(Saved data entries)
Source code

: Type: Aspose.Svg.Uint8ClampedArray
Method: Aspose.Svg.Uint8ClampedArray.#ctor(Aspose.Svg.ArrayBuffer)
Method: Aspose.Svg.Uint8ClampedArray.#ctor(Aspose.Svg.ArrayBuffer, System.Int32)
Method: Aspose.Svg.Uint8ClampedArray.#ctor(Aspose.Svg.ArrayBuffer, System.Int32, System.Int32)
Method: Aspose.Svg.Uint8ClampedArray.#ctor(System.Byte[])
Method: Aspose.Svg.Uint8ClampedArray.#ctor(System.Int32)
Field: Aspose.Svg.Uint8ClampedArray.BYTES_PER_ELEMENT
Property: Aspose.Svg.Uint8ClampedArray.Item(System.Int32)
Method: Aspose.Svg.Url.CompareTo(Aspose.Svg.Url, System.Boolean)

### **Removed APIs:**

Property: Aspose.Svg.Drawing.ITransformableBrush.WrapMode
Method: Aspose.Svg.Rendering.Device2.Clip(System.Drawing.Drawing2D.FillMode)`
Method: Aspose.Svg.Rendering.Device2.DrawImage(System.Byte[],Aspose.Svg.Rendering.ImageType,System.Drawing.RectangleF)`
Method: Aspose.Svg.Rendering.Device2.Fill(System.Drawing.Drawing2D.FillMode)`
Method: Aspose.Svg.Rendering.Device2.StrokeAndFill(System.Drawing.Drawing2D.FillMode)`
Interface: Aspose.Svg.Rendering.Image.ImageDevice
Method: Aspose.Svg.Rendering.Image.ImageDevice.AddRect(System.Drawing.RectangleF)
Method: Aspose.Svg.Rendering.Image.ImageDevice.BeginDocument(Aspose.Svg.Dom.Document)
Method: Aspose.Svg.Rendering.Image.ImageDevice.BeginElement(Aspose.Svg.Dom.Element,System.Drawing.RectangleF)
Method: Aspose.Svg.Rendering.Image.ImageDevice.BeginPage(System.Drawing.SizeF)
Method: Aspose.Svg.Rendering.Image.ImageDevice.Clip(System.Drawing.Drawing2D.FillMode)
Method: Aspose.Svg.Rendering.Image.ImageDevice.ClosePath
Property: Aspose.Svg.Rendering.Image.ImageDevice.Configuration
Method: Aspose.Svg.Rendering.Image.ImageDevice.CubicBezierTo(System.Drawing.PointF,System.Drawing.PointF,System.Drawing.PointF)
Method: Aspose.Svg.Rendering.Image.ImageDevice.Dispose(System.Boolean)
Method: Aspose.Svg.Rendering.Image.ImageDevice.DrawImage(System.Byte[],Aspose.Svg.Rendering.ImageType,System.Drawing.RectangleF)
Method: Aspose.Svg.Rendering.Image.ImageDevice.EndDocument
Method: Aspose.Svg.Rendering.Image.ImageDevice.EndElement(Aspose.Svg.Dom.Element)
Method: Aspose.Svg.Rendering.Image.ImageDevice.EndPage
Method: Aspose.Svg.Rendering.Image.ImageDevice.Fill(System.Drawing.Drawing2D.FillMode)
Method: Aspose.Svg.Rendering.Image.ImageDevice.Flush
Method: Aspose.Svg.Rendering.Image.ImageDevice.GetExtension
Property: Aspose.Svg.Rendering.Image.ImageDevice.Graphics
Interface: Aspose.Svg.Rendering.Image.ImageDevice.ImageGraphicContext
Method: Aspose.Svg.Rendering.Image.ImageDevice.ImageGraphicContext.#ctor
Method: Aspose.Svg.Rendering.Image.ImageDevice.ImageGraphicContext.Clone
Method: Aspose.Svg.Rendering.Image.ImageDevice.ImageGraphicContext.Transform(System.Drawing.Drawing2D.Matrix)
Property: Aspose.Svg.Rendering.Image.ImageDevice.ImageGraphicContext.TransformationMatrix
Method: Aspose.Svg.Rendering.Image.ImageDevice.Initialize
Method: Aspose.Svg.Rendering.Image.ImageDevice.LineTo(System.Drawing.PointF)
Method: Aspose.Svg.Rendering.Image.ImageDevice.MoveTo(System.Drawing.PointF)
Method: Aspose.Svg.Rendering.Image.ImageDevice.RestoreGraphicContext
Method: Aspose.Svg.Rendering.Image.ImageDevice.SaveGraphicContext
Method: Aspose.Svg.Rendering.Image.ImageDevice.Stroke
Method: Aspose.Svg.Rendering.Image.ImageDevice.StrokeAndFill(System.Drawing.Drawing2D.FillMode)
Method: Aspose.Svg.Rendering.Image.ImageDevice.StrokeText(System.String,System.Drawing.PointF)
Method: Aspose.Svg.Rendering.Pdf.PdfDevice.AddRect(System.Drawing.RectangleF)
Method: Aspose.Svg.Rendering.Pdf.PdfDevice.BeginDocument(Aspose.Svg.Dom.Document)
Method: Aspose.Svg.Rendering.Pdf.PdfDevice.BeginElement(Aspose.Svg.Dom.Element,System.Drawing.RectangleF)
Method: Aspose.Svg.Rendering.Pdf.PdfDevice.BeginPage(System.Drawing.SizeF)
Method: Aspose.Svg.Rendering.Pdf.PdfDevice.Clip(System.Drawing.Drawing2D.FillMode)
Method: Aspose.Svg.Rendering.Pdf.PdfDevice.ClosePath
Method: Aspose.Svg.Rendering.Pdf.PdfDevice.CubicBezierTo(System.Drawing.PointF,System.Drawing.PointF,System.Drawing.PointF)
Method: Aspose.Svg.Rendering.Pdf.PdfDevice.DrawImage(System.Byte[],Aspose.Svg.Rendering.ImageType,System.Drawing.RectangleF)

— DIRECTIONS —
All the data above should be restated in full, exactly.

— WRITTEN SOLUTION —
Source code

: Type: Aspose.Svg.Uint8ClampedArray
Method: Aspose.Svg.Uint8ClampedArray.#ctor(Aspose.Svg.ArrayBuffer)
Method: Aspose.Svg.Uint8ClampedArray.#ctor(Aspose.Svg.ArrayBuffer, System.Int32)
Method: Aspose.Svg.Uint8ClampedArray.#ctor(Aspose.Svg.ArrayBuffer, System.Int32, System.Int32)
Method: Aspose.Svg.Uint8ClampedArray.#ctor(System.Byte[])
Method: Aspose.Svg.Uint8ClampedArray.#ctor(System.Int32)
Field: Aspose.Svg.Uint8ClampedArray.BYTES_PER_ELEMENT
Property: Aspose.Svg.Uint8ClampedArray.Item(System.Int32)
Method: Aspose.Svg.Url.CompareTo(Aspose.Svg.Url, System.Boolean)

### **Removed APIs:**

Property: Aspose.Svg.Drawing.ITransformableBrush.WrapMode
Method: Aspose.Svg.Rendering.Device2.Clip(System.Drawing.Drawing2D.FillMode)`
Method: Aspose.Svg.Rendering.Device2.DrawImage(System.Byte[],Aspose.Svg.Rendering.ImageType,System.Drawing.RectangleF)`
Method: Aspose.Svg.Rendering.Device2.Fill(System.Drawing.Drawing2D.FillMode)`
Method: Aspose.Svg.Rendering.Device2.StrokeAndFill(System.Drawing.Drawing2D.FillMode)`
Interface: Aspose.Svg.Rendering.Image.ImageDevice
Method: Aspose.Svg.Rendering.Image.ImageDevice.AddRect(System.Drawing.RectangleF)
Method: Aspose.Svg.Rendering.Image.ImageDevice.BeginDocument(Aspose.Svg.Dom.Document)
Method: Aspose.Svg.Rendering.Image.ImageDevice.BeginElement(Aspose.Svg.Dom.Element,System.Drawing.RectangleF)
Method: Aspose.Svg.Rendering.Image.ImageDevice.BeginPage(System.Drawing.SizeF)
Method: Aspose.Svg.Rendering.Image.ImageDevice.Clip(System.Drawing.Drawing2D.FillMode)
Method: Aspose.Svg.Rendering.Image.ImageDevice.ClosePath
Property: Aspose.Svg.Rendering.Image.ImageDevice.Configuration
Method: Aspose.Svg.Rendering.Image.ImageDevice.CubicBezierTo(System.Drawing.PointF,System.Drawing.PointF,System.Drawing.PointF)
Method: Aspose.Svg.Rendering.Image.ImageDevice.Dispose(System.Boolean)
Method: Aspose.Svg.Rendering.Image.ImageDevice.DrawImage(System.Byte[],Aspose.Svg.Rendering.ImageType,System.Drawing.RectangleF)
Method: Aspose.Svg.Rendering.Image.ImageDevice.EndDocument
Method: Aspose.Svg.Rendering.Image.ImageDevice.EndElement(Aspose.Svg.Dom.Element)
Method: Aspose.Svg.Rendering.Image.ImageDevice.EndPage
Method: Aspose.Svg.Rendering.Image.ImageDevice.Fill(System.Drawing.Drawing2D.FillMode)
Method: Aspose.Svg.Rendering.Image.ImageDevice.Flush
Method: Aspose.Svg.Rendering.Image.ImageDevice.GetExtension
Property: Aspose.Svg.Rendering.Image.ImageDevice.Graphics
Interface: Aspose.Svg.Rendering.Image.ImageDevice.ImageGraphicContext
Method: Aspose.Svg.Rendering.Image.ImageDevice.ImageGraphicContext.#ctor
Method: Aspose.Svg.Rendering.Image.ImageDevice.ImageGraphicContext.Clone
Method: Aspose.Svg.Rendering.Image.ImageDevice.ImageGraphicContext.Transform(System.Drawing.Drawing2D.Matrix)
Property: Aspose.Svg.Rendering.Image.ImageDevice.ImageGraphicContext.TransformationMatrix
Method: Aspose.Svg.Rendering.Image.ImageDevice.Initialize
Method: Aspose.Svg.Rendering.Image.ImageDevice.LineTo(System.Drawing.PointF)
Method: Aspose.Svg.Rendering.Image.ImageDevice.MoveTo(System.Drawing.PointF)
Method: Aspose.Svg.Rendering.Image.ImageDevice.RestoreGraphicContext
Method: Aspose.Svg.Rendering.Image.ImageDevice.SaveGraphicContext
Method: Aspose.Svg.Rendering.Image.ImageDevice.Stroke
Method: Aspose.Svg.Rendering.Image.ImageDevice.StrokeAndFill(System.Drawing.Drawing2D.FillMode)
Method: Aspose.Svg.Rendering.Image.ImageDevice.StrokeText(System.String,System.Drawing.PointF)
Method: Aspose.Svg.Rendering.Pdf.PdfDevice.AddRect(System.Drawing.RectangleF)
Method: Aspose.Svg.Rendering.Pdf.PdfDevice.BeginDocument(Aspose.Svg.Dom.Document)
Method: Aspose.Svg.Rendering.Pdf.PdfDevice.BeginElement(Aspose.Svg.Dom.Element,System.Drawing.RectangleF)
Method: Aspose.Svg.Rendering.Pdf.PdfDevice.BeginPage(System.Drawing.SizeF)
Method: Aspose.Svg.Rendering.Pdf.PdfDevice.Clip(System.Drawing.Drawing2D.FillMode)
Method: Aspose.Svg.Rendering.Pdf.PdfDevice.ClosePath
Method: Aspose.Svg.Rendering.Pdf.PdfDevice.CubicBezierTo(System.Drawing.PointF,System.Drawing.PointF,System.Drawing.PointF)
Method: Aspose.Svg.Rendering.Pdf.PdfDevice.DrawImage(System.Byte[],Aspose.Svg.Rendering.ImageType,System.Drawing.RectangleF)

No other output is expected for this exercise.